Ein Überraschungscoup gelang Emmanuelle Cosse gestern in einer Radio-Politshow: die Ministerin für Wohnungsbau, ehemals Vorsitzende der grünen Partei "Europe Ecologie Les Verts", teilte mit, das Atomkraftwerk Fessenheim werde bald geschlossen.
"Der Staatspräsident hat mir gegenüber mehrfach wiederholt, dass es beim ursprünglichen Zeitplan, also Ende 2016 bleibt."
So hatte es François Hollande bei seinem Amtsantritt 2012 versprochen. Vor einem halben Jahr jedoch hat der Staatspräsident selbst das Datum nach hinten verschoben. Dennoch lässt sich die grüne Ministerin nicht beirren.

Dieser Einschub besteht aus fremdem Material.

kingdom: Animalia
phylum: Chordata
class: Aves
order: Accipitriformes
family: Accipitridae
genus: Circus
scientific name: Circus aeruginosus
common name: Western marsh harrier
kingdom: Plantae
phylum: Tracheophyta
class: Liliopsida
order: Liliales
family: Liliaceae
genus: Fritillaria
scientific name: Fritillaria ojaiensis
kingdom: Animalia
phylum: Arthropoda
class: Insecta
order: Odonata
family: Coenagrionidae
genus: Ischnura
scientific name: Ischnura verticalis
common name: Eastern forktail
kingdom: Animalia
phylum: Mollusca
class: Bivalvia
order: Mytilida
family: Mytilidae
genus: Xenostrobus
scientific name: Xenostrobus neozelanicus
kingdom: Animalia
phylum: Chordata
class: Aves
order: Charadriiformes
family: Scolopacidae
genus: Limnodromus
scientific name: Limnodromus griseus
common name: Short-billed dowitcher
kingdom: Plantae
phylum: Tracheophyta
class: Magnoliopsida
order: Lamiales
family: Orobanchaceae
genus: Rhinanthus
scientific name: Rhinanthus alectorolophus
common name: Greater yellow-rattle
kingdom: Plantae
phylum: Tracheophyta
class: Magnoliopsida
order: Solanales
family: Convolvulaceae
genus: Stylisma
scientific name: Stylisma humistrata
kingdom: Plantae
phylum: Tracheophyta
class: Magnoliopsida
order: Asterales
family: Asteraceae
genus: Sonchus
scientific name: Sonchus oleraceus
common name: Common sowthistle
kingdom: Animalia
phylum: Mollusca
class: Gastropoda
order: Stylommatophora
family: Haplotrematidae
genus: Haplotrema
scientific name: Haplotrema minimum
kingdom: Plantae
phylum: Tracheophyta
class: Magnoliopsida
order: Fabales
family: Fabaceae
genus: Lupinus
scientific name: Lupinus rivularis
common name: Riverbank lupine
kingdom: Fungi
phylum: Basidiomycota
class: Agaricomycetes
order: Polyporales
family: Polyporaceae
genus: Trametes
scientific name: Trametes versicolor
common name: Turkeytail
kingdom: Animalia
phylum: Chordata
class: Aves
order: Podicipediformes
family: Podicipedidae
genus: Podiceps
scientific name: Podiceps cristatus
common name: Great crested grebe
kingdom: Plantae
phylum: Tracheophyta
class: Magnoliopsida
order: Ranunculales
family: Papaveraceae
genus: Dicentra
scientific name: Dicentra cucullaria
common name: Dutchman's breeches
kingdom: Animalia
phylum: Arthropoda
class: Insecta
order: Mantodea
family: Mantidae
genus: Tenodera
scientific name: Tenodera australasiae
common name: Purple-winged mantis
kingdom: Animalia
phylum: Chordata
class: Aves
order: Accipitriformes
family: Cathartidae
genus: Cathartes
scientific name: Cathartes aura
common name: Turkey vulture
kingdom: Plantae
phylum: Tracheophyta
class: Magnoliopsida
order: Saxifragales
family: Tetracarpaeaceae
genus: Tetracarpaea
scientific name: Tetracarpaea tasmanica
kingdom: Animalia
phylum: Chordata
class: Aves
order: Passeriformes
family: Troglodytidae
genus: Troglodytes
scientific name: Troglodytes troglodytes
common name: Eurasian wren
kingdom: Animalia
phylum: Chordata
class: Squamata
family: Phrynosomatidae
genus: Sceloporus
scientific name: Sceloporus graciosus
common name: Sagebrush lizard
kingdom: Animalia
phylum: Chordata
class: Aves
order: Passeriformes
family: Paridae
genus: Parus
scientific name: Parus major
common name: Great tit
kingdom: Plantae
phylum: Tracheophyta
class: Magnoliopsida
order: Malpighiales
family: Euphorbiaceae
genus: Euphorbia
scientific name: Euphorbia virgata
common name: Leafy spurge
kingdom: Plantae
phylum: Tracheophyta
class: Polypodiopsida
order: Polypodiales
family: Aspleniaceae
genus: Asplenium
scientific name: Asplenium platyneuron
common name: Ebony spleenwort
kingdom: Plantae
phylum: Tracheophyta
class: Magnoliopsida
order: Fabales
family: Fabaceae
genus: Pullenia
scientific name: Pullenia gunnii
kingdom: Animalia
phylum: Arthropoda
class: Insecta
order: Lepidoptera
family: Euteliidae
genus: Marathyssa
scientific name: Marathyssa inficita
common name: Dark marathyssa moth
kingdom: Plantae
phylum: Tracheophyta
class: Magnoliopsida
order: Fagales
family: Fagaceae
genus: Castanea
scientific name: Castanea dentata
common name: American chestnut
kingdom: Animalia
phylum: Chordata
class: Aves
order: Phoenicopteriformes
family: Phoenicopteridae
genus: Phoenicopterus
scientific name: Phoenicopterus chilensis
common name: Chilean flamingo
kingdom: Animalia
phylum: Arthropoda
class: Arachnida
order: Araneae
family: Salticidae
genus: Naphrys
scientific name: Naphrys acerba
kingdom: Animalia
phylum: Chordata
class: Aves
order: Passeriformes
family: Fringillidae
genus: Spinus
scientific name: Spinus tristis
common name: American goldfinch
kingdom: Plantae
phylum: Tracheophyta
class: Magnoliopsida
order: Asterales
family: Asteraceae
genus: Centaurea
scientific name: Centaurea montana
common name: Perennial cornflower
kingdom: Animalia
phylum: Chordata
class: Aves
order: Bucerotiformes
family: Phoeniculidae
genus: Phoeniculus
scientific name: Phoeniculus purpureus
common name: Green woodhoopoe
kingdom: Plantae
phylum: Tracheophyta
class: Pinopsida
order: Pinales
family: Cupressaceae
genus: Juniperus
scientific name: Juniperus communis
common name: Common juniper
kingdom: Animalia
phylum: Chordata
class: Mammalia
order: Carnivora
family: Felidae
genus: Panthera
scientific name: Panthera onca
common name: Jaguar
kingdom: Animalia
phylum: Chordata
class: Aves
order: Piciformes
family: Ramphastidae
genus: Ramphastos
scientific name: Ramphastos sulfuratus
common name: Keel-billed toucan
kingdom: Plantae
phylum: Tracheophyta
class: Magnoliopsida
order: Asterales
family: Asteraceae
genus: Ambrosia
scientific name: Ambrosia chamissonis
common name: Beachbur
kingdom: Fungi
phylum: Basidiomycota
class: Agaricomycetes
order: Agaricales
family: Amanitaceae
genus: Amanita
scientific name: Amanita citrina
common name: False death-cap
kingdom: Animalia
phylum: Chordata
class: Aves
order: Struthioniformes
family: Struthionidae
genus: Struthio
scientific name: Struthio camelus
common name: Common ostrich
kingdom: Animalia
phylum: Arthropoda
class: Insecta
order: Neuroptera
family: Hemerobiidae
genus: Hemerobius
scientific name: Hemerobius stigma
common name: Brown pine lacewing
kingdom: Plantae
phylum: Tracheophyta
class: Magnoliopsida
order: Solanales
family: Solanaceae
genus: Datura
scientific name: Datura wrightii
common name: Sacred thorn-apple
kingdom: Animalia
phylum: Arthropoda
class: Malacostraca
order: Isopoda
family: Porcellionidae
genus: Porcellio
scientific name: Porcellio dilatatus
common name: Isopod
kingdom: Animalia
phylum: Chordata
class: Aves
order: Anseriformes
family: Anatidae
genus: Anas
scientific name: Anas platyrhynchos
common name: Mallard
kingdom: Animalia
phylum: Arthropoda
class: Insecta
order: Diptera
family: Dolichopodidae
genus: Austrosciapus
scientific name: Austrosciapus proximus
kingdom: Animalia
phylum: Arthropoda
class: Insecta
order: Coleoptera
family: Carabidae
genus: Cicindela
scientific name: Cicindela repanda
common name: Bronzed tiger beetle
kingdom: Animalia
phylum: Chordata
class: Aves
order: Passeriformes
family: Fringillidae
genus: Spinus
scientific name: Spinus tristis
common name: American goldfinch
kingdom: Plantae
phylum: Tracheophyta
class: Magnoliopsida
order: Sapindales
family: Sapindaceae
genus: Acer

"Umweltministerin Ségolène Royal hat den Generaldirektor des Atomparkbetreibers EDF aufgefordert, im Juni den Antrag auf Schließung der Anlage vorzulegen. Das weitere Vorgehen, Fessenheim dichtzumachen, ist ziemlich simpel."
Laufzeit verlängern - oder nicht?
Bislang hat Umweltministerin Ségolène Royal die Aussage von Emanuelle Cosse nicht kommentiert. Das Thema dürfte innerhalb der Regierung für Zündstoff sorgen. Mitte letzter Woche erst hatte Ségolène Royal ausdrücklich eine Laufzeit-Verlängerung des Atomparks gebilligt. Darauf arbeitet der Betreiber EDF seit geraumer Zeit zu.
"Ja, ich bin bereit, grünes Licht für eine zehnjährige Laufzeitverlängerung zu geben. Vorausgesetzt natürlich, dass die Atomaufsichtsbehörde dies genehmigt hat. Schließlich haben die Franzosen lange Jahre viel in die Atomreaktoren investiert. Die Kernkraftwerke sind abbezahlt und produzieren billig Strom. Allerdings haben wir im Energiewende-Gesetz verankert, den Anteil des Atomstroms von derzeit 75 Prozent auf 50 zu senken und den Ausbau der Erneuerbaren Energien zu fördern."
Zwei Tage nach Royals Äußerungen sorgte das Atomthema erneut für Schlagzeilen in Frankreich. Denn laut deutschen Medienberichten sei ein Störfall im Kernkraftwerk Fessenheim vor knapp zwei Jahren schlimmer gewesen als damals offiziell erklärt. Unmittelbar bat Berlin Paris einmal mehr, die Anlage schnellstmöglich dichtzumachen.
Joker im Poker um den "EPR"
Der Atompark-Betreiber EDF hüllt sich in Schweigen. Die Betriebsgenehmigung für Fessenheim läuft bis 2022. In den kommenden Monaten will EDF dort für die Sicherheitsausstattung auf Post-Fukushima-Niveau 67 Millionen Euro investieren. Im Falle einer früheren, politisch motivierten, Abschaltung verlangt der Stromproduzent Milliarden Euro an Entschädigung. Für sich.
Und für die ausländischen Partner: ein Drittel der Anlage gehört Stromfabrikanten aus Deutschland und der Schweiz. Das elsässische Kernkraftwerk dient EDF als Joker – beim Poker um den EPR, den 'Europäischen Druckwasserreaktor'.
Der Bau im nordfranzösischen Flamanville hinkt wegen vieler Pannen dem Zeitplan um Jahre hinterher. Mitte 2017 erlischt die Baugenehmigung. Bauherr EDF erklärte sich kürzlich bereit, Fessenheim dicht zu machen – wenn die Baugenehmigung für den EPR um drei Jahre verlängert wird.
Wachrütteln, nicht verängstigen
Doch Druck kommt nun nicht mehr nur aus Berlin. Vor einigen Tagen haben Schweizer, Stadt und Kanton Genf, Klage gegen das benachbarte Kernkraftwerk Bugey erhoben: es gefährde Mensch und Umwelt, Lecks in einem Meiler verschmutzten seit Jahren das Wasser.
Als Anwältin konnten die Schweizer Corinne Lepage gewinnen, renommierte Umweltrecht-Expertin, ehemals Umweltministerin in Paris und langjährige Kritikerin der einheimischen Kernkraftpolitik. Mit dem Prozess zum AKW Bugey will Corinne Lepage Frankreich nicht verängstigen, sondern wachrütteln.
"Unsere Atomaufsichtsbehörde braucht Unterstützung, denn sie bemüht sich wirklich, gute Arbeit zu leisten. Aber sie ist unglaublichem Druck ausgesetzt. Dabei stellt sie heute den Festungswall für die atomare Sicherheit in Frankreich dar."